Proving the “Public Use” Bar

To satisfy the first prong of public use, the party challenging the patent must show that the invention “was accessible to the public or was commercially exploited” by the inventor or applicant. Under this set of facts, the Federal Circuit found that the AAGL display and disclosures made the invention “accessible to the public.” The devices brought to the display were “fully functional” in a manner consistent with what was ultimately disclosed and claimed in the ‘208 patent. Minerva demonstrated the device at its booth using a transparent uterine model that made its operation visible to anybody watching and further provided a technical presentation on the device. Minerva tried to argue that a “mere display” of the device did not qualify as public use, but the Federal Circuit found that a “display” only applied to non-working mock-ups, not full demonstrations. The (disputed) fact that Minerva did not allow attendees to actually handle or operate the device did not matter, since in this case Minerva had made the device’s operation clearly visible to anyone walking past the booth. Finally, there were no confidentiality obligations imposed upon any of the doctors, potential investors, or others who visited the booth. The Federal Circuit held that there was no dispute that the device was “accessible to the public.”

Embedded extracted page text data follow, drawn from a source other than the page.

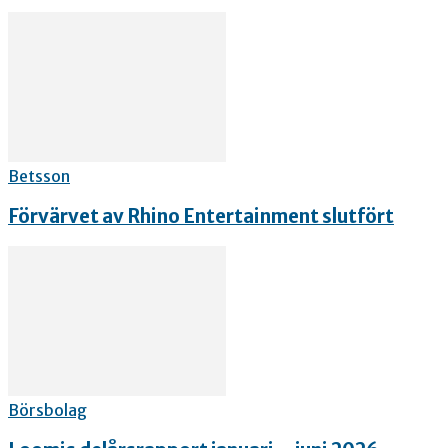
Betsson
Förvärvet av Rhino Entertainment slutfört
Börsbolag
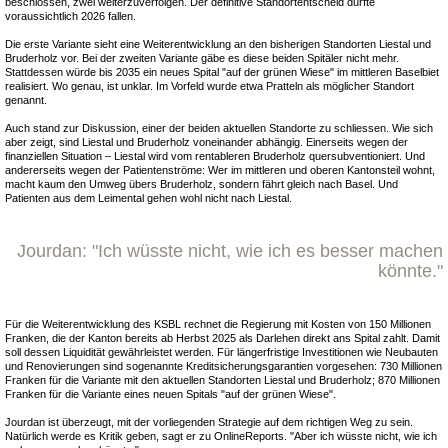
beschlossen, zwei weiterzuverfolgen. Der definitive Standortentscheid dürfte
voraussichtlich 2026 fallen.
Die erste Variante sieht eine Weiterentwicklung an den bisherigen Standorten Liestal und
Bruderholz vor. Bei der zweiten Variante gäbe es diese beiden Spitäler nicht mehr.
Stattdessen würde bis 2035 ein neues Spital "auf der grünen Wiese" im mittleren Baselbiet
realisiert. Wo genau, ist unklar. Im Vorfeld wurde etwa Pratteln als möglicher Standort
genannt.
Auch stand zur Diskussion, einer der beiden aktuellen Standorte zu schliessen. Wie sich
aber zeigt, sind Liestal und Bruderholz voneinander abhängig. Einerseits wegen der
finanziellen Situation – Liestal wird vom rentableren Bruderholz quersubventioniert. Und
andererseits wegen der Patientenströme: Wer im mittleren und oberen Kantonsteil wohnt,
macht kaum den Umweg übers Bruderholz, sondern fährt gleich nach Basel. Und
Patienten aus dem Leimental gehen wohl nicht nach Liestal.
Jourdan: "Ich wüsste nicht, wie ich es besser machen
könnte."
Für die Weiterentwicklung des KSBL rechnet die Regierung mit Kosten von 150 Millionen
Franken, die der Kanton bereits ab Herbst 2025 als Darlehen direkt ans Spital zahlt. Damit
soll dessen Liquidität gewährleistet werden. Für längerfristige Investitionen wie Neubauten
und Renovierungen sind sogenannte Kreditsicherungsgarantien vorgesehen: 730 Millionen
Franken für die Variante mit den aktuellen Standorten Liestal und Bruderholz; 870 Millionen
Franken für die Variante eines neuen Spitals "auf der grünen Wiese".
Jourdan ist überzeugt, mit der vorliegenden Strategie auf dem richtigen Weg zu sein.
Natürlich werde es Kritik geben, sagt er zu OnlineReports. "Aber ich wüsste nicht, wie ich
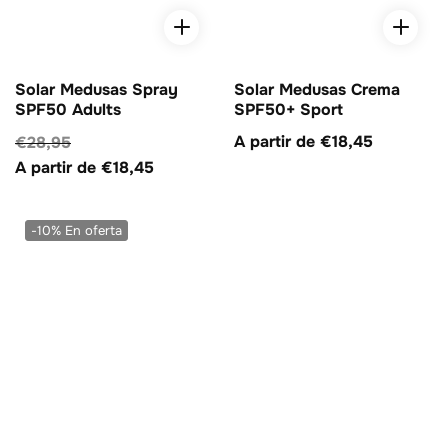
Solar Medusas Spray
Solar Medusas Crema
SPF50 Adults
SPF50+ Sport
Precio
A partir de €18,45
Precio
€28,95
Precio
habitual
habitual
A partir de €18,45
de
venta
-10%
En oferta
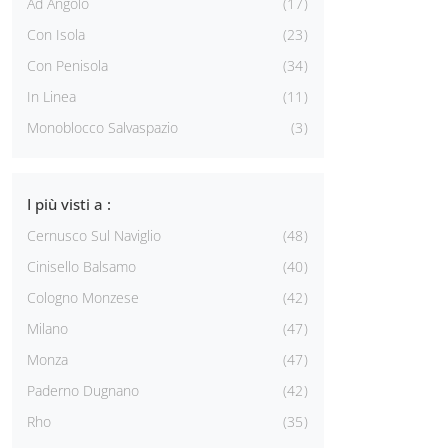
Ad Angolo
17
Con Isola
23
Con Penisola
34
In Linea
11
Monoblocco Salvaspazio
3
I più visti a :
Cernusco Sul Naviglio
48
Cinisello Balsamo
40
Cologno Monzese
42
Milano
47
Monza
47
Paderno Dugnano
42
Rho
35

Proving the Device “Ready for Patenting”

Turning to the second prong, the Federal Circuit also found no dispute that the device was “ready for patenting.” An invention is “ready for patenting” if it is reduced to practice or is otherwise sufficiently described in documentation to enable a person of ordinary skill to practice the invention. Although only one of these two tests needs to be satisfied, the court found that Minerva actually met both standards. Minerva claimed first that it had not reduced the invention to practice because it had continued to develop the device after 2009 and had not tested the device on live humans (a requirement for FDA approval.) The Federal Circuit dismissed both contentions. Continued developments were not dispositive, the court held, because “later refinements” and “fine tuning” of a claim element do not mean the device is not yet ready for patenting Here, the claim specifically covered the structures that Minerva’s inventors knew to be key to operation as early as August 2009. As to the lack of live human testing, the appellate court simply stated that the level of testing and knowledge for FDA approval is “beyond that required” for showing reduction of the invention to practice. The court also held that the inventor lab notebooks included sufficiently detailed information to allow another person of ordinary skill to follow them and reduce the invention to practice. Having found the invention both “in public use” and “ready for patenting,” the Federal Circuit affirmed the district court’s grant of summary judgment of invalidity.

Conclusion

While Minerva is a straightforward application of the public use bar to invalidate a patent, there are some key takeaways for inventors. First, the critical date is defined by the scope of the claim. If Minerva had a narrower claim, perhaps a dependent claim, that targeted only the later developments, such a narrower claim may have survived because it would not have been subject to the 2009 disclosure. Alternatively, if additional elements were later modified and developed (such as the compliant surface pressed against the uterine wall), including those elements in the claim may have also pushed the claim beyond what was disclosed in 2009. Of course, both of these options mean a narrower claim scope, which perhaps Hologic may not have infringed. But the biggest takeaway is a reminder to all inventors and applicants: Don’t start showing off your device until you have either filed a patent application or decided not to. And if you have displayed the device, make sure to file a patent application within one year from that display to avoid any potential application of the public use bar.